What the task asks: Locate each line in the items below that contains the string "node", and copy those lines. Case counts.

--- Start Records supplied ---

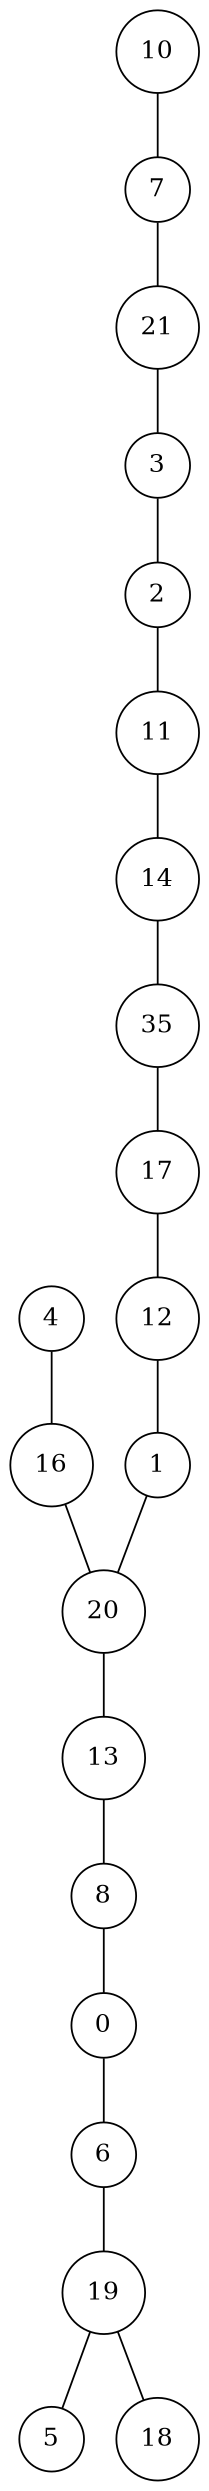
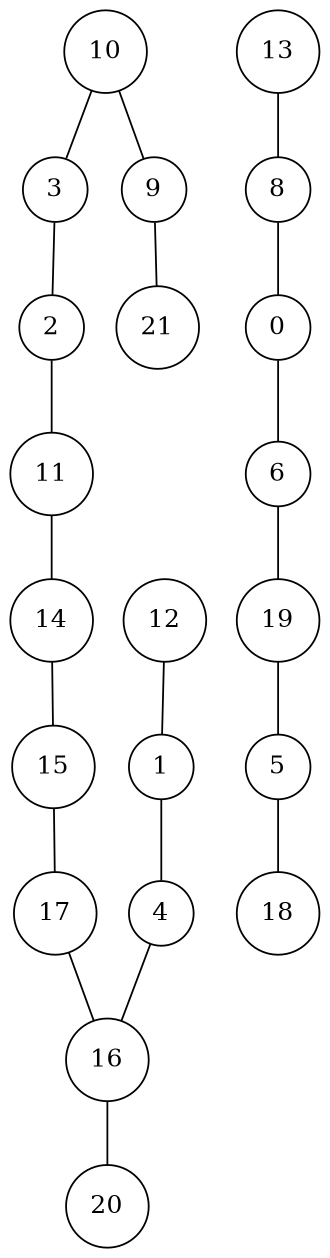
  graph {
    fontname="DejaVu Serif"
    node [fillcolor=white fontname="DejaVu Serif" shape=circle]
    edge [fontname="DejaVu Serif"]
    1
    4
    16
    2
    11
    14
    3
    20
    5
    18
    6
    19
-   7
+   7 [label=9]
    21
    n15 [label=0]
    8
    10
-   15 [label=35]
+   15
    12
    13
    17
-   1 -- 20
+   1 -- 4
    4 -- 16
    16 -- 20
    2 -- 11
    11 -- 14
    14 -- 15
    3 -- 2
-   20 -- 13
-   19 -- 18
+   5 -- 18
    6 -- 19
    19 -- 5
    7 -- 21
-   21 -- 3
+   10 -- 3
    n15 -- 6
    8 -- n15
    10 -- 7
    15 -- 17
    12 -- 1
    13 -- 8
-   17 -- 12
+   17 -- 16
  }
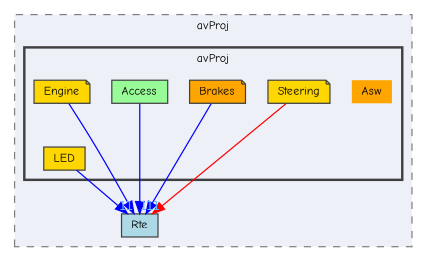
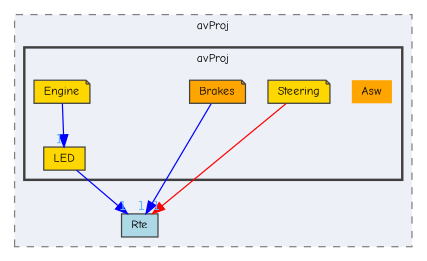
  digraph {
    compound=true
    fontname="Comic Neue"
    node [fillcolor=gold fontname="Comic Neue" fontsize=10 shape=box style=filled color=grey25]
    edge [color=blue fontcolor=steelblue1 fontname="Comic Neue" fontsize=10 headlabel=1 labeldistance=1.5 labelfontname=Helvetica labelfontsize=10]
    n1 [fillcolor=orange height=0.2 label=Asw shape=plaintext width=0.4 color=""]
-   n2 [fillcolor=palegreen height=0.2 label=Access width=0.4]
    n3 [fillcolor=orange height=0.2 label=Brakes shape=note width=0.4]
    n4 [height=0.2 label=Engine shape=note width=0.4]
    n5 [height=0.2 label=LED width=0.4]
    n6 [height=0.2 label=Steering shape=note width=0.4]
    n7 [fillcolor=lightblue height=0.2 label=Rte width=0.4]
    subgraph cluster_1 {
      bgcolor="#edf0f7"
      fontsize=10
      label=avProj
      pencolor=grey50
      style="filled,dashed"
      n7
      subgraph cluster_2 {
        bgcolor="#edf0f7"
        fontsize=10
        label=avProj
        pencolor=grey25
        style="filled,bold"
        n1
-       n2
        n3
        n4
        n5
        n6
      }
    }
-   n2 -> n7
    n3 -> n7
-   n4 -> n7
+   n4 -> n5
    n5 -> n7
    n6 -> n7 [color=red]
  }
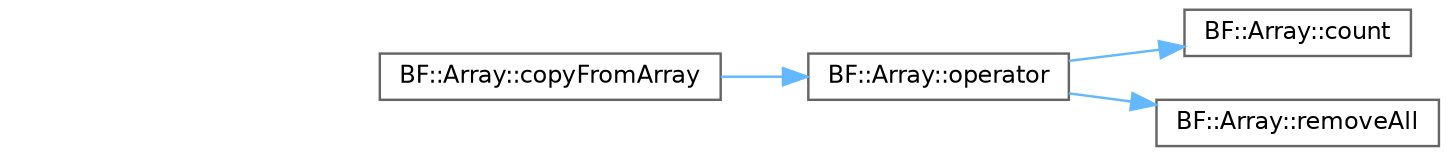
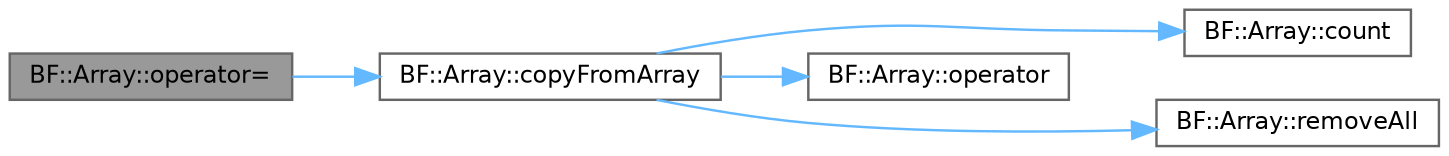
  digraph {
    rankdir=LR
    node [color=grey40 fillcolor=white fontname=Helvetica fontsize=10 shape=box style=filled]
    edge [color=steelblue1 fontname=Helvetica fontsize=10 labelfontname=Helvetica labelfontsize=10 style=solid]
+   n1 [color=gray40 fillcolor=grey60 fontcolor=black height=0.2 label="BF::Array::operator=" width=0.4]
    n2 [height=0.2 label="BF::Array::copyFromArray" width=0.4]
    n3 [height=0.2 label="BF::Array::operator" width=0.4]
    n4 [height=0.2 label="BF::Array::count" width=0.4]
    n5 [height=0.2 label="BF::Array::removeAll" width=0.4]
+   n1 -> n2
    n2 -> n3
-   n3 -> n4
-   n3 -> n5
+   n2 -> n4
+   n2 -> n5
  }
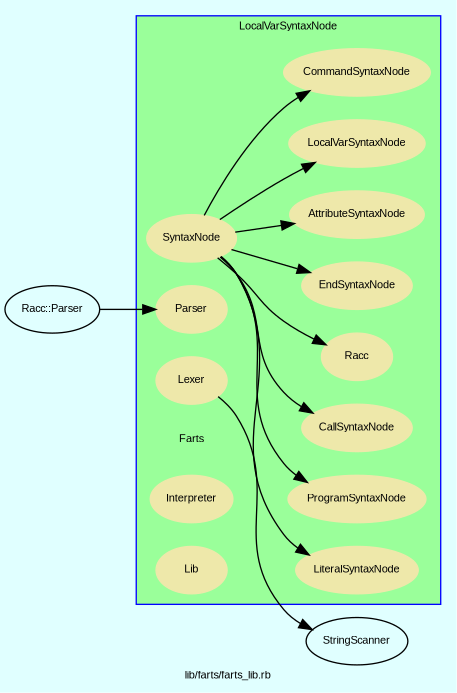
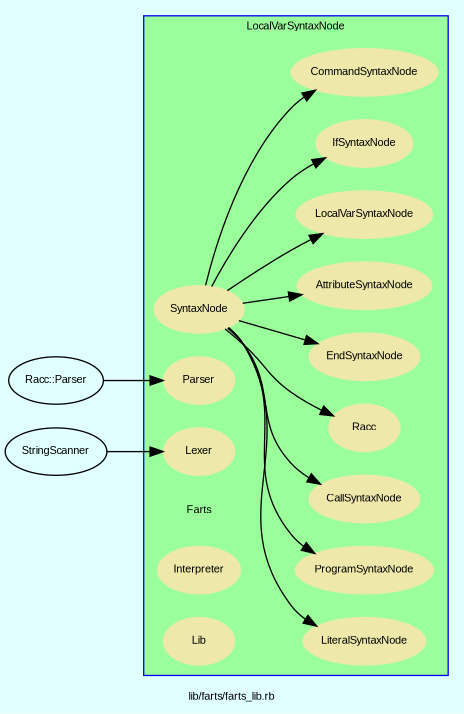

--- End Records supplied ---

In response:
    node [fillcolor=white fontname="DejaVu Serif" shape=circle]
    node [fillcolor=gold fontname="Comic Neue" fontsize=10 shape=box style=filled color=grey25]
    node [color=grey40 fillcolor=white fontname=Helvetica fontsize=10 shape=box style=filled]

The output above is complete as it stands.